High-end With the VLSI technology scaling down, an increasing number of devices are getting 
packed in the silicon real estate. Unprecedented levels of integration of devices and functionality has been 
achieved over the past few technology nodes. As the technology is scaling, the on-chip interconnect wires are 
also increasingly becoming important and the overall system performance is being increasingly dominated by 
the on-chip interconnects [1]. Interconnects are becoming important than the actual devices in terms of 
power, delay, the figures of merit during the selection and Implementation of a device in chip fabrication and 
packing density. This process can be used in numerous electronic applications like data communication 
networks, digital signal processing, automobiles, multimedia and medical applications due to its high speed, 
reliability and capability of size reduction in various electronic components. 

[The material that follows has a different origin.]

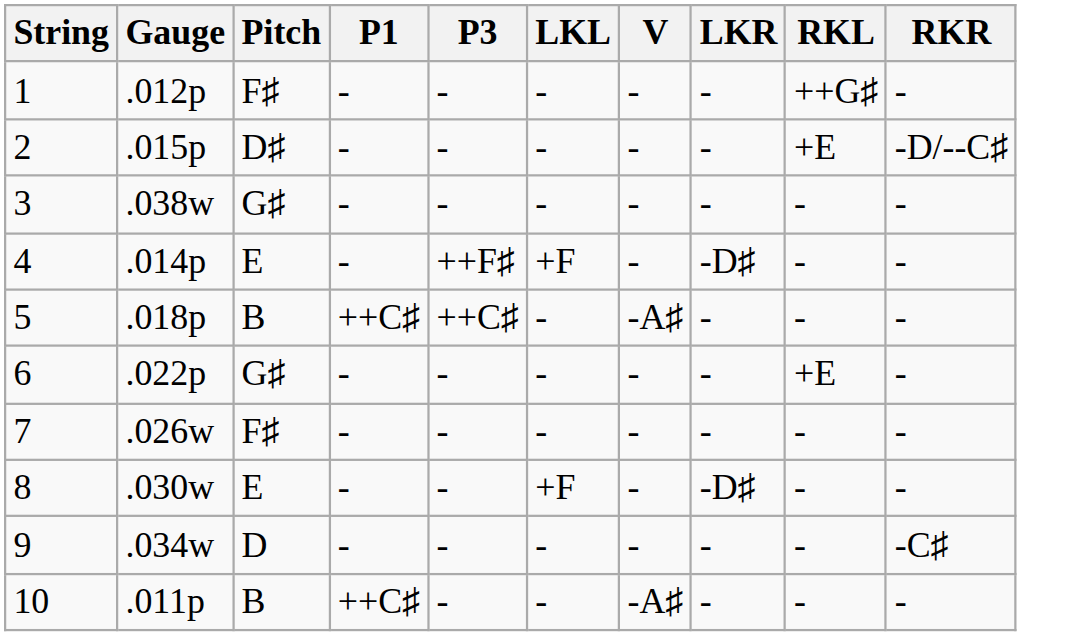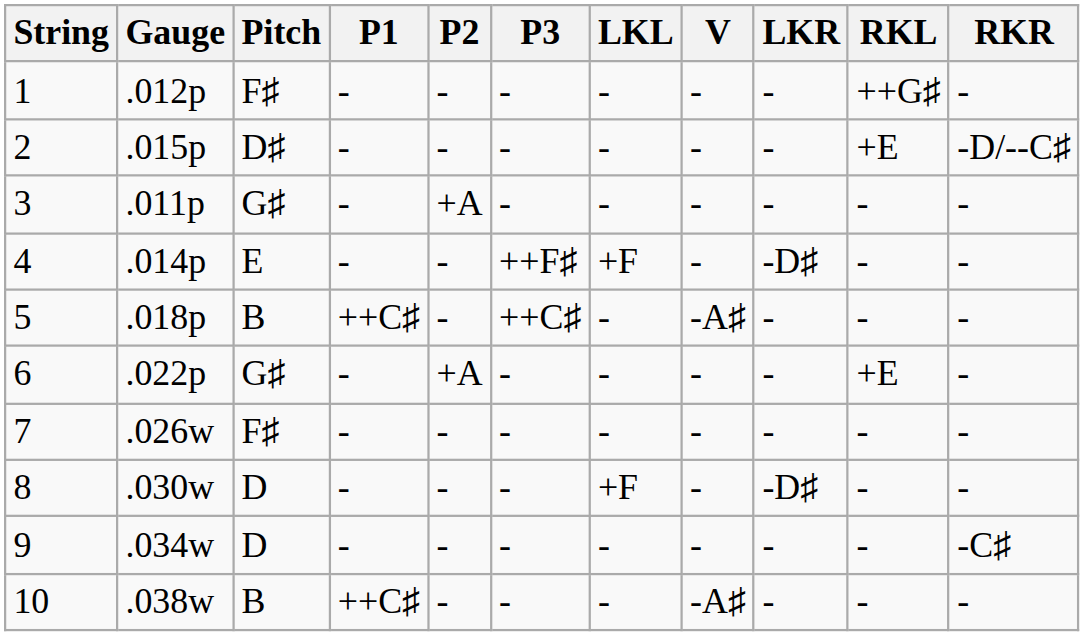+ column: P2 | - | - | +A | - | - | +A | - | - | - | -
3 | Gauge: .038w -> .011p
8 | Pitch: E -> D
10 | Gauge: .011p -> .038w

With the modernization in VLSI technique, the use of number of transistors per chip rapidly 
increasing. The enhancement in transistor count produces high complexity in interconnects hence the 
increment in the interconnect length which led to enhancement in die size. Therefore, some silicon die which 
span across the length of global interconnects do not scale precisely. This phenomenon known as reverse 
scaling interconnects which led to power dissipation. Therefore, Interconnects greatly affect the chip 
performance and robustness. The power consumption due to interconnects can be as high as 40% of total 
power dissipation in high performance gate arrays [2]. 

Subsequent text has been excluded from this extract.